Lieber, verehrter Freund der Abtei Saint-Joseph,

Maria, der Mutter der Zärtlichkeit, wollen wir alle an Körper und Geist Kranken anvertrauen, damit sie sie in der Hoffnung stütze“, schrieb Papst Franziskus vor Kurzem. „Sie bitten wir auch, uns zu helfen, gegenüber den kranken Brüdern und Schwestern Aufnahmebereitschaft zu zeigen. Die Kirche weiß, dass sie einer besonderen Gnade bedarf, um ihrem evangeliumsgemäßen Dienst der Krankenpflege gerecht zu werden“ (Botschaft zum Welttag der Kranken 2018, Nr. 3). Die Jungfrau Maria hat Luisa Guidotti die Gnade gewährt, ihre medizinischen Kenntnisse in den Dienst der Leidenden zu stellen und sogar ihr Leben für sie zu opfern.

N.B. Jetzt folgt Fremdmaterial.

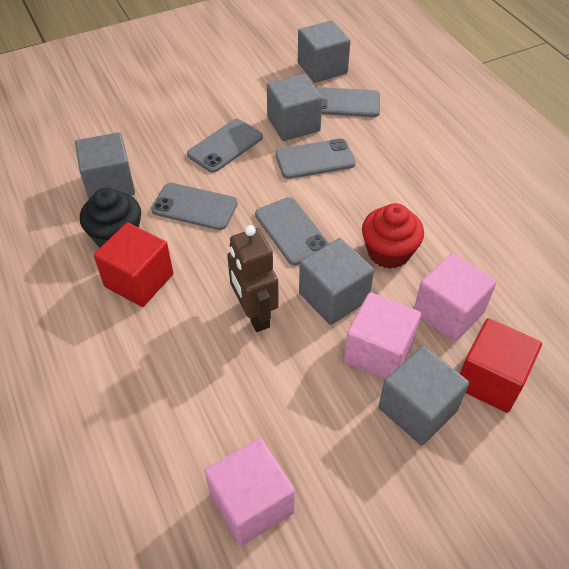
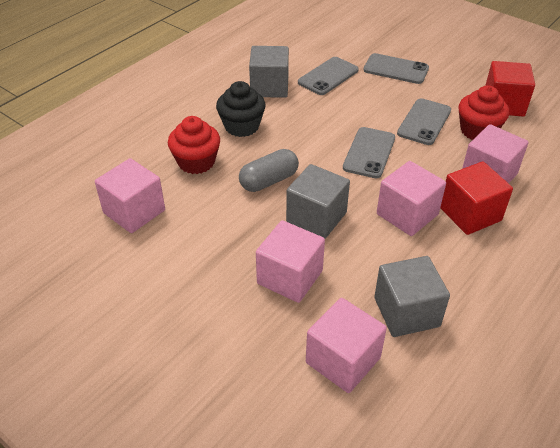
brown robot: 1 -> 0
grey capsule: 0 -> 1
grey cube: 5 -> 3
grey phone: 5 -> 4
pink cube: 3 -> 5
red cupcake: 1 -> 2

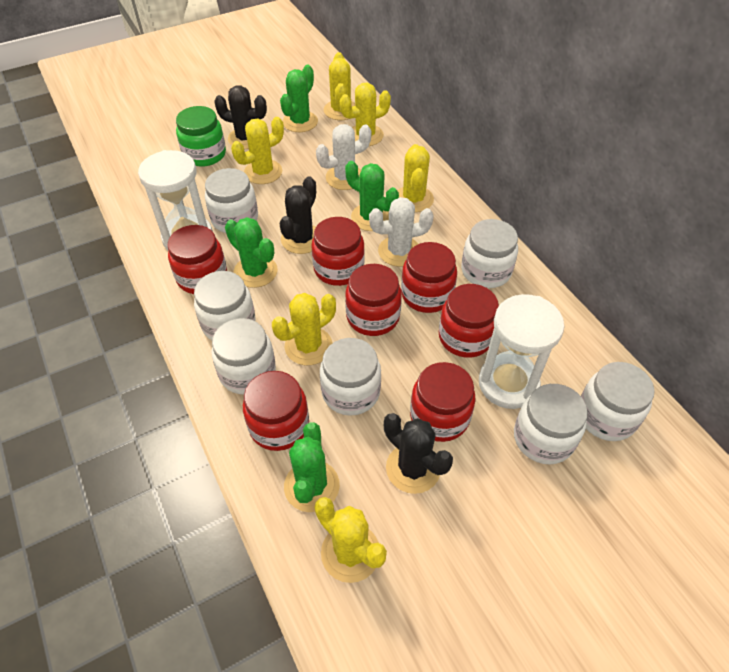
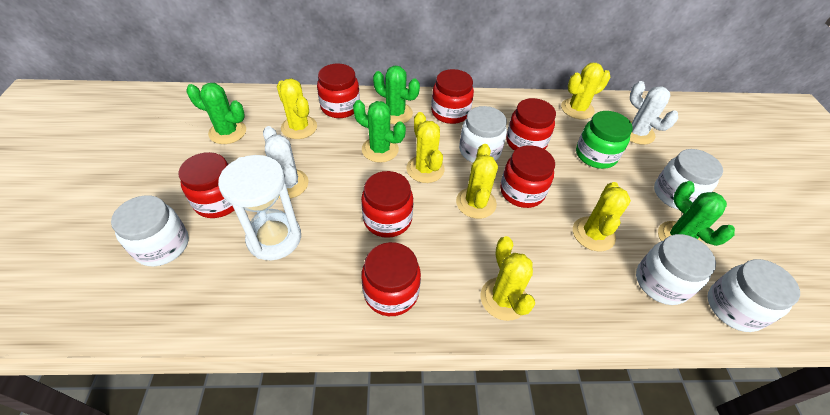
black cactus: 3 -> 0
white hourglass: 2 -> 1
white jar: 7 -> 5

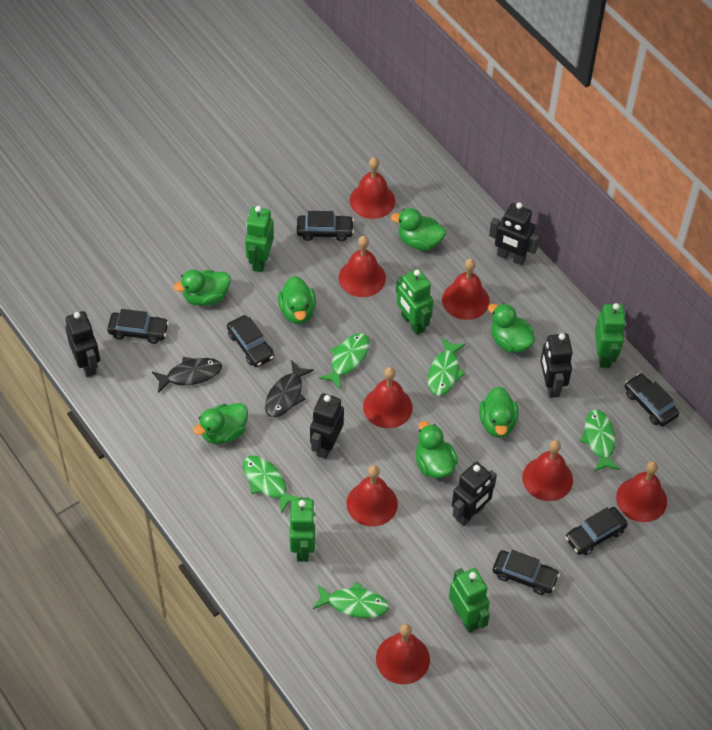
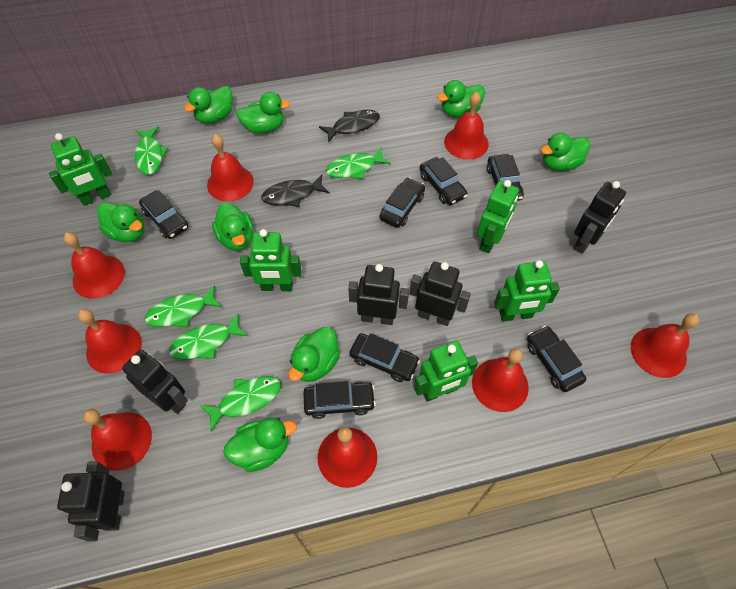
black car: 6 -> 7
green duck: 7 -> 8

Die am 17. Mai 1932 in Parma in Mittelitalien geborene Luisa Guidotti stammte aus einer bürgerlichen Familie. Ihr Vater war leitender Ingenieur einer Verwaltungsbehörde. Den Winter pflegte die Familie stets in Parma, den Sommer in ihrem behaglichen Ferienhaus auf dem Lande zu verbringen. Das launische, eigensinnige junge Mädchen verlor seine Mutter bereits mit 15 Jahren. Danach zog die Familie nach Modena um. Luisa interessierte sich nicht für das gesellschaftliche Leben, sondern widmete ihre Zeit lieber der Pfarrgemeinde, insbesondere im Rahmen der Katholischen Aktion für die weibliche Jugend, die sie zunächst auf lokaler, dann auf diözesaner Ebene als Vorsitzende leitete. Sie wollte von Kindheit an Missionsärztin werden und schrieb sich nach Abschluss der höheren Schule an der medizinischen Fakultät von Modena ein. „Das war in den Jahren vor dem Konzil“, schrieb sie später einmal, „in denen sich die Laien ihrer Möglichkeiten in der Kirche bewusst wurden: Ich wollte als Ärztin in die Mission gehen, als Laiin unter Laien.“

Ärzte für die Mission

Während ihres Studiums lernte Luisa auf einem Missionskongress den 1954 von Adele Pignatelli gegründeten Verband der Missionsärztinnen (AFMM) kennen, bei dessen Gründung Bischof Giovanni-Battista Montini, der frühere Seelsorger des katholischen Studentenverbandes Italiens (FUCI) und künftige Papst Paul VI., eine wichtige Rolle gespielt hatte. Nach ihrem Studium beantragte Luisa 1960 bei Adele die Aufnahme in den Verband als Hilfsmitglied, d.h. als Mitglied für einen zeitlich begrenzten Einsatz. Die Gründerin riet ihr, erst eine Facharztausbildung zu absolvieren; Luisa entschied sich für die Radiologie und schloss ihr Aufbaustudium im Dezember 1962 ab. In der Zwischenzeit betreute sie im Rahmen des Missionsärztinnenverbandes AFMM ein Heim für Studentinnen aus Missionsländern; sie wollte nunmehr als Vollmitglied aufgenommen werden, doch Adele riet ihr zunächst zum Abwarten. 1962 besuchte Bischof Montini während einer Reise durch Rhodesien (das heutige Simbabwe) eine einfache Ambulanz auf einer riesigen Zuckerrohrplantage in der Nähe von Chirundu. Er schlug Adele vor, die Ambulanz zu einem Missionszentrum mit medizinischer Versorgung auszubauen; diese war sogleich einverstanden. Nach seiner Wahl zum Papst im Juni 1963 empfing Paul VI. Adele und das für Chirundu vorgesehene Missionars-team zu einer Audienz und entsandte sie im Namen der Kirche als Vertreter Christi zu den Kranken.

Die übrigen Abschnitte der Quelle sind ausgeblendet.